Что касается меня, то я признался Станиславскому, что мечтаю о Шекспире и Метерлинке, но что сделать “Месяц в деревне” готов... Я решился на это после того, как все мои друзья в один голос стали меня убеждать.

 

Эпоха Тургенева, особенно 1830—1840-е годы, была мне душевно близка — театр мог знать мои иллюстрации и картины на тему этих старых годов, — и довольно хорошо был знаком мне и помещичий быт: часто гостя с ранней юности в Тамбовской губернии у матери, я перевидал немало старых дворянских гнезд на их закате. И хотя я был и не безоружен, у меня были все же невольные колебания.

 

На мое письмо, где я подробно обо всем написал, я получил восторженный ответ от Станиславского, который предвидел в дальнейшем много плодов от связи с “Миром искусства”, но в первую очередь, на ближайший сезон намечался “Месяц в деревне”, и мне было предложено приступить к этой работе теперь же и приехать для разговоров в Москву, что я и сделал, предварительно вчитавшись в пьесу. В ней я открыл много меня даже взволновавшего.

 

Таким образом, судьба пожелала, чтобы я первым из “Мира искусства” вступил в тесное общение с Московским Художественным театром, и 1909 год стал для меня моим “историческим” годом. Станиславский ввел меня в самую интимную сторону работы, и с тех пор я мог назвать себя его учеником. Я имел счастье и лично сблизиться с этим замечательным человеком.

[Данные для понимания диаграмм]
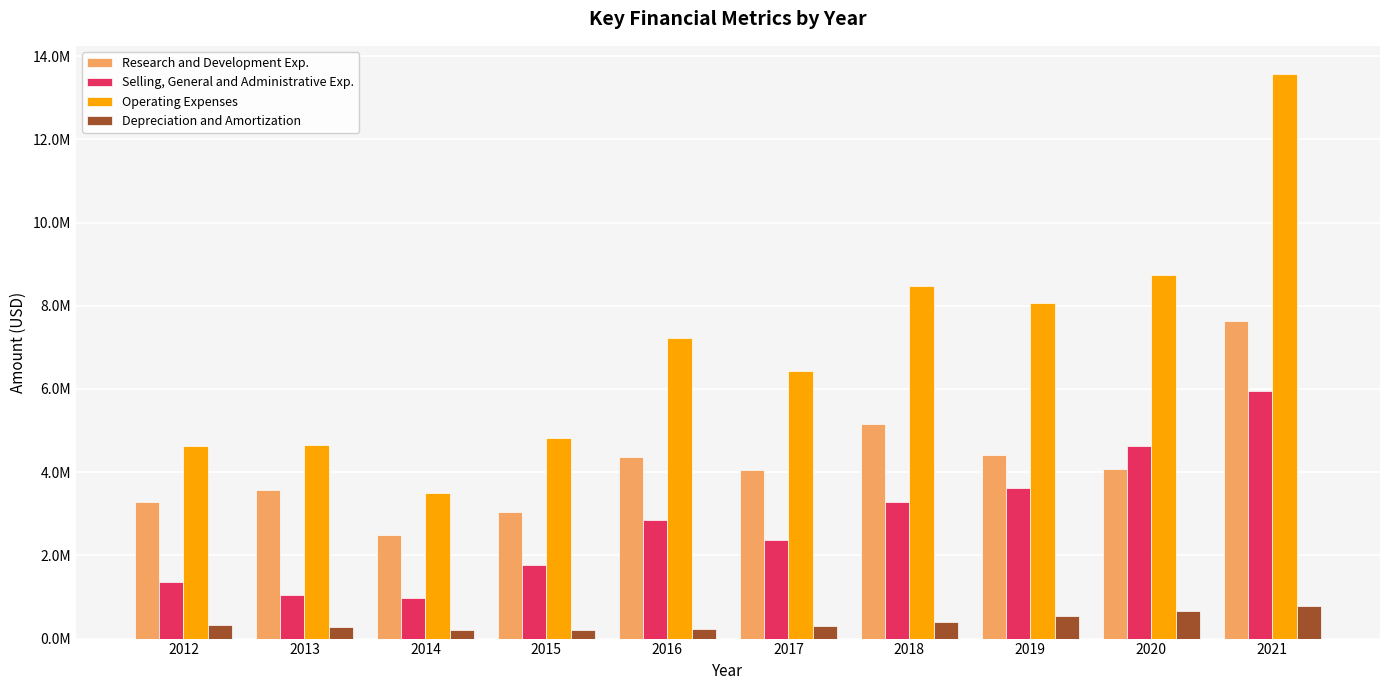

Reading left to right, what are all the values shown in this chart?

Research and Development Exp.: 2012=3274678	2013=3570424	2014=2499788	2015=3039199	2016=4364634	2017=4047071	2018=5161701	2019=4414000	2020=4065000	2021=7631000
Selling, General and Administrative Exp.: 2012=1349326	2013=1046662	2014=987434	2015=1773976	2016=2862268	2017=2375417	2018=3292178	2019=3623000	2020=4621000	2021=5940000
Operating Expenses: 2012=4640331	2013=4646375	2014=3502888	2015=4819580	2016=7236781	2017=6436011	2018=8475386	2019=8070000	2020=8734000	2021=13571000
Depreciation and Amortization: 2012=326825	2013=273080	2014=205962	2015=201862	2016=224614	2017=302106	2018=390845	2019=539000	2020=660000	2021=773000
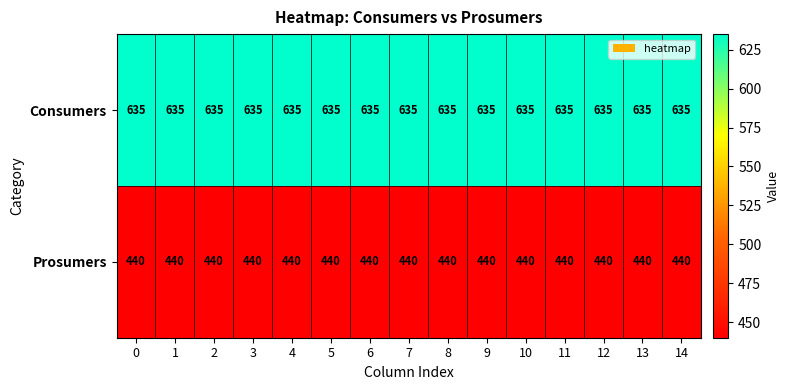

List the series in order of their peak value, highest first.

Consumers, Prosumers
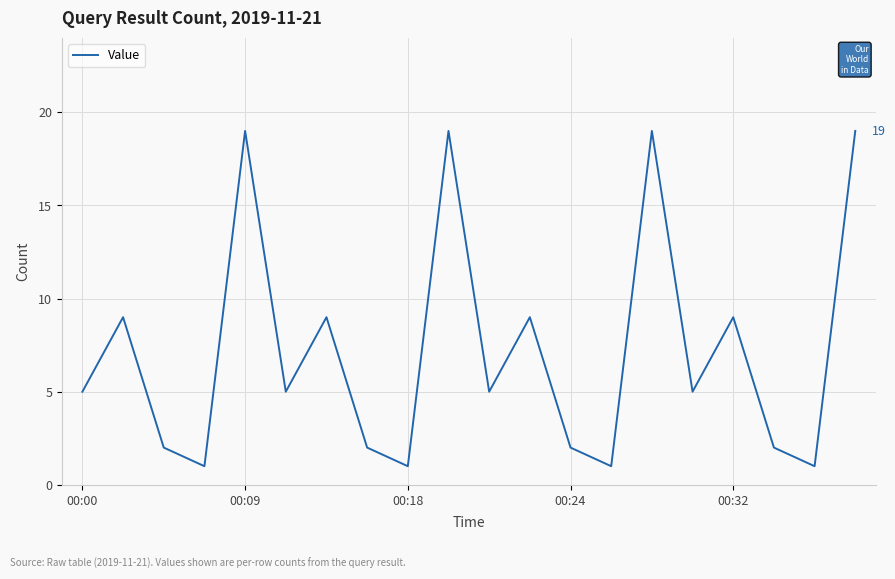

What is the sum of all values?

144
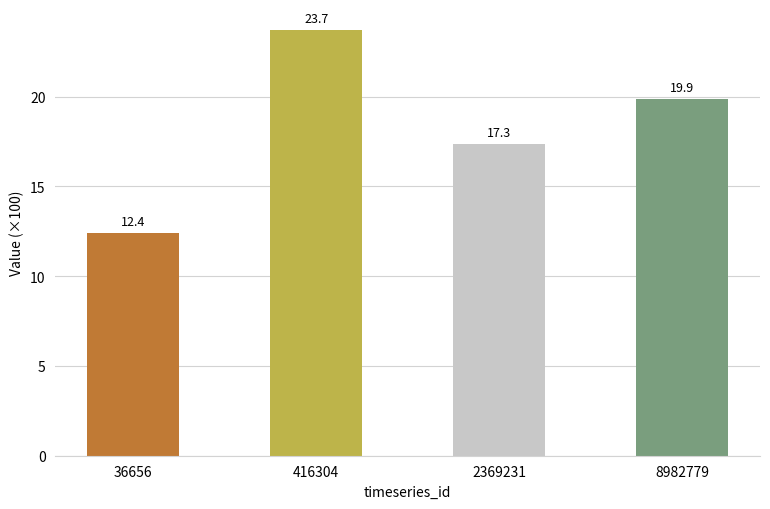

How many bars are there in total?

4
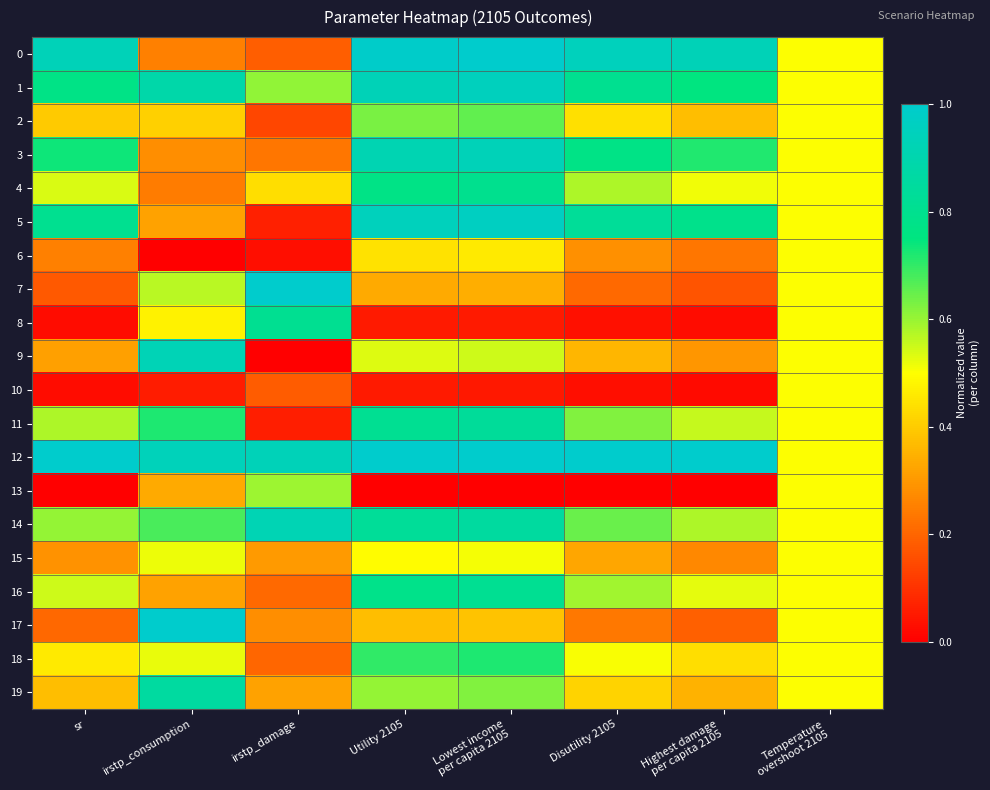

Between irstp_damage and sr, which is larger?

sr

:: ЗАДАНИЯ ::
1. Приведите фрагмент исходного текста целиком, от слов «Эпоха Тургенева, особенно» и до слов «же невольные колебания.», заменив в нём «Тамбовской» на «Саратовской».
2. Перепишите без изменений всё в записях, начиная со строки, в которой стоит «What is the sum of all values?», и до самого конца записей, включая обе границы. Картинки в ответ не включайте.

:: ОТВЕТЫ ПО ЗАДАНИЯМ ::
1.
Эпоха Тургенева, особенно 1830—1840-е годы, была мне душевно близка — театр мог знать мои иллюстрации и картины на тему этих старых годов, — и довольно хорошо был знаком мне и помещичий быт: часто гостя с ранней юности в Саратовской губернии у матери, я перевидал немало старых дворянских гнезд на их закате. И хотя я был и не безоружен, у меня были все же невольные колебания.

2.
What is the sum of all values?

144

How many bars are there in total?

4

Between irstp_damage and sr, which is larger?

sr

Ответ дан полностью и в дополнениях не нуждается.